The garbled words of something important-sounding could be heard from the soppy stretch of grass between the Washington Monument and the World War II Memorial earlier today, as thousands of people waited to cram through about a dozen security stations to get closer to the Lincoln Memorial, where three presidents and Oprah spoke on the 50th anniversary of the March on Washington.
In the early afternoon, the security line wasn’t so much a line as it was “a mass of people moving toward a similar location,” as one U.S. Park Police officer described it to a group of incredulous people asking if they were standing in a line.
After waiting unsuccessfully, many people opted to stay behind, taking in the moment and listening to the fuzzy-sounding cadences of the faraway speakers.
“I’m 36 years old, this is enough for me to just be a part of it,” said Mecca Rasheed, a postal worker who tried to catch a glimpse of the speeches during her lunch break. “I can share this with my daughter.”

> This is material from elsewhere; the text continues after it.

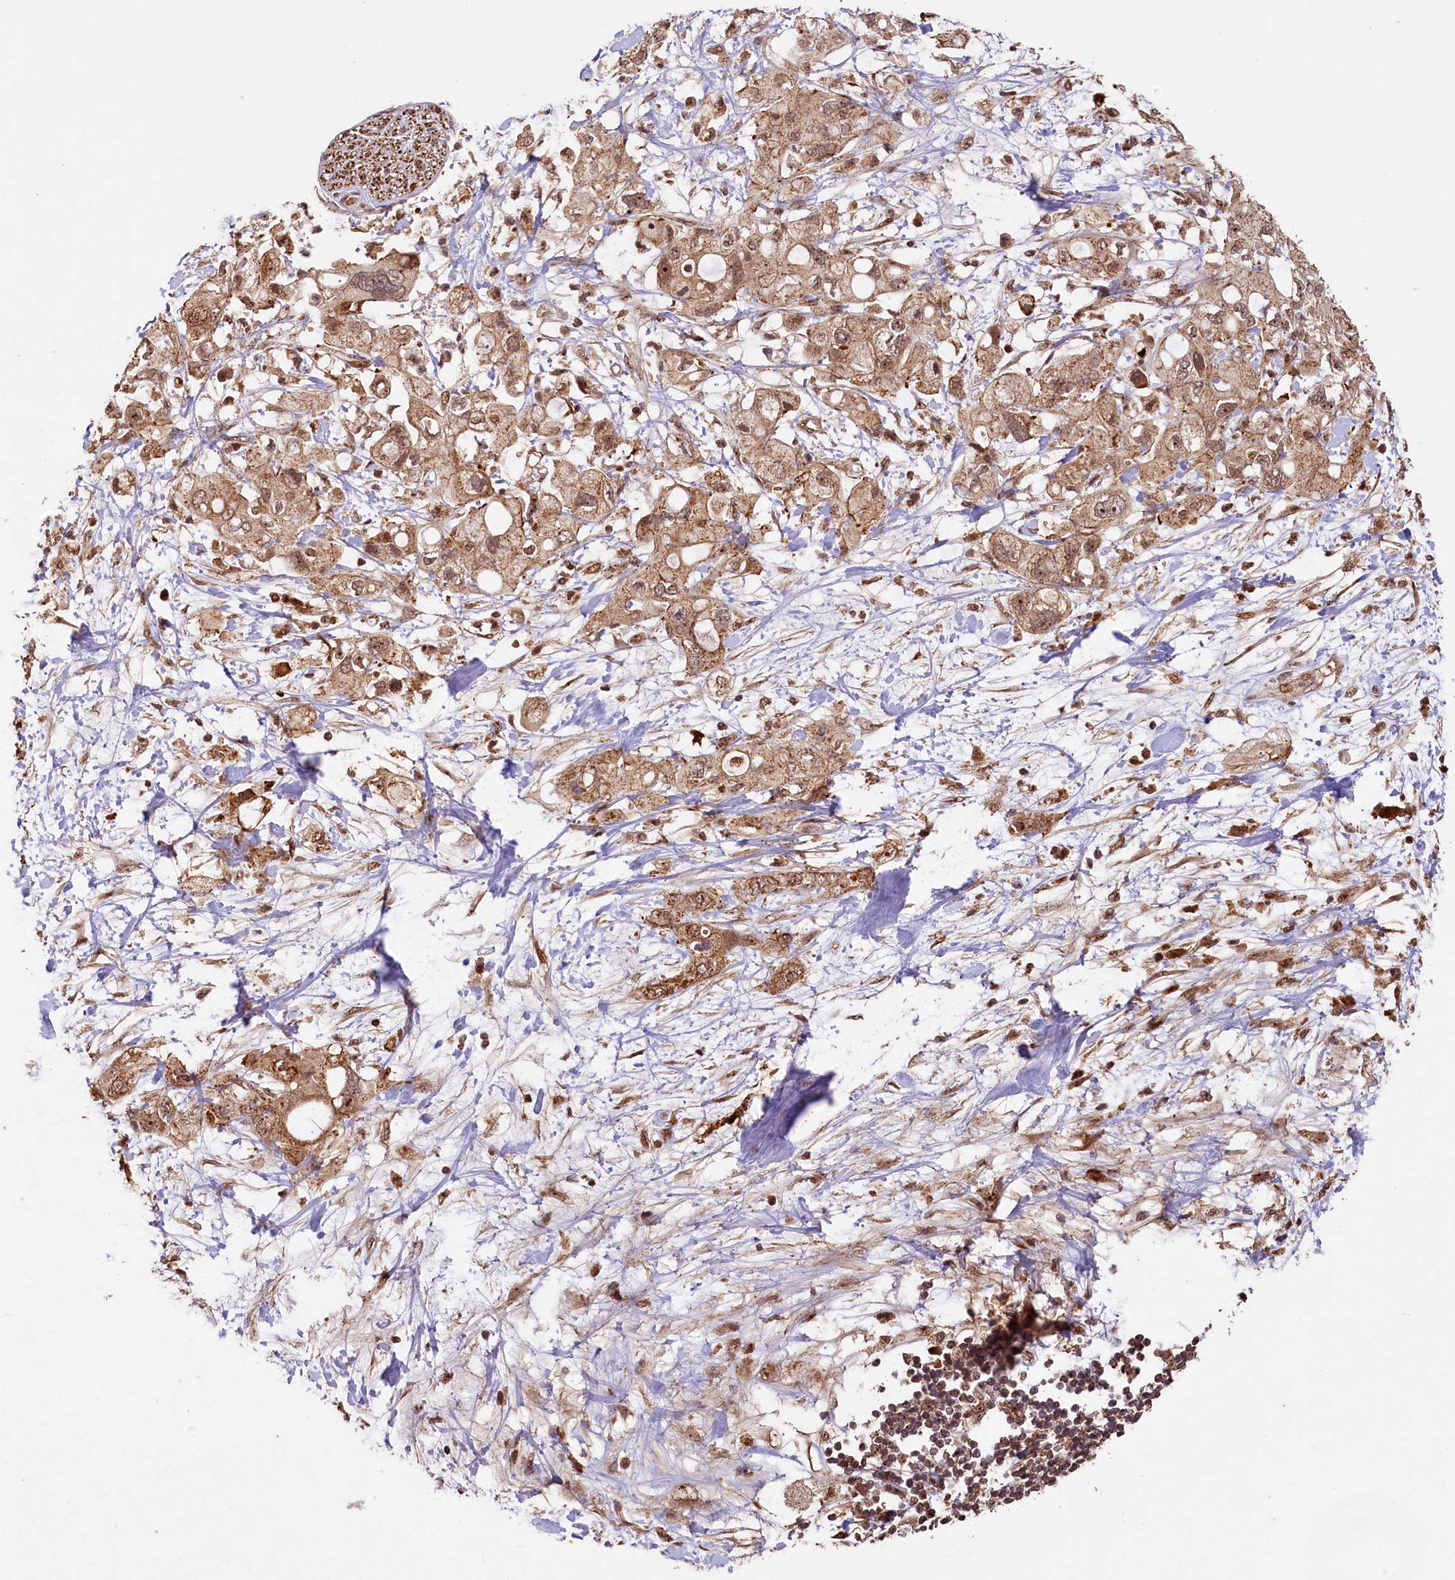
{"staining": {"intensity": "moderate", "quantity": ">75%", "location": "cytoplasmic/membranous,nuclear"}, "tissue": "pancreatic cancer", "cell_type": "Tumor cells", "image_type": "cancer", "snomed": [{"axis": "morphology", "description": "Adenocarcinoma, NOS"}, {"axis": "topography", "description": "Pancreas"}], "caption": "Immunohistochemical staining of adenocarcinoma (pancreatic) shows medium levels of moderate cytoplasmic/membranous and nuclear protein staining in approximately >75% of tumor cells.", "gene": "SHPRH", "patient": {"sex": "female", "age": 56}}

Andrew Thompson, 66, waited in the security line in the rain for nearly an hour and a half, but passed out when he was about 30 yards away from the end zone. He was hydrating and recovering nicely soon after, but said he would probably search for celebrities like Oprah instead of trying to go back in.
Three Australian women in D.C. for a few days didn’t even try to get through the crowd, selflessly saying that they didn’t want to take the place of any Americans. “We wanted Americans to get the spots,” said Melanie Rowe of Melbourne, Australia. “This seems like such an American moment.”
The Australians weren’t disappointed, though, and said they were excited they got to “vaguely” hear a performance of “Amazing Grace.”
Malcolm Drewery, 70, made it all the way to the base of the Lincoln Memorial—-50 years ago at the original March on Washington for Jobs and Freedom.
“As far as I know security wasn’t the way it is now,” Drewery said, as he sat on the lawn in a rain jacket. He said that if the lines cleared up, he planned to try to get close to the Lincoln Memorial. “I understand there’s some good speeches going on here.”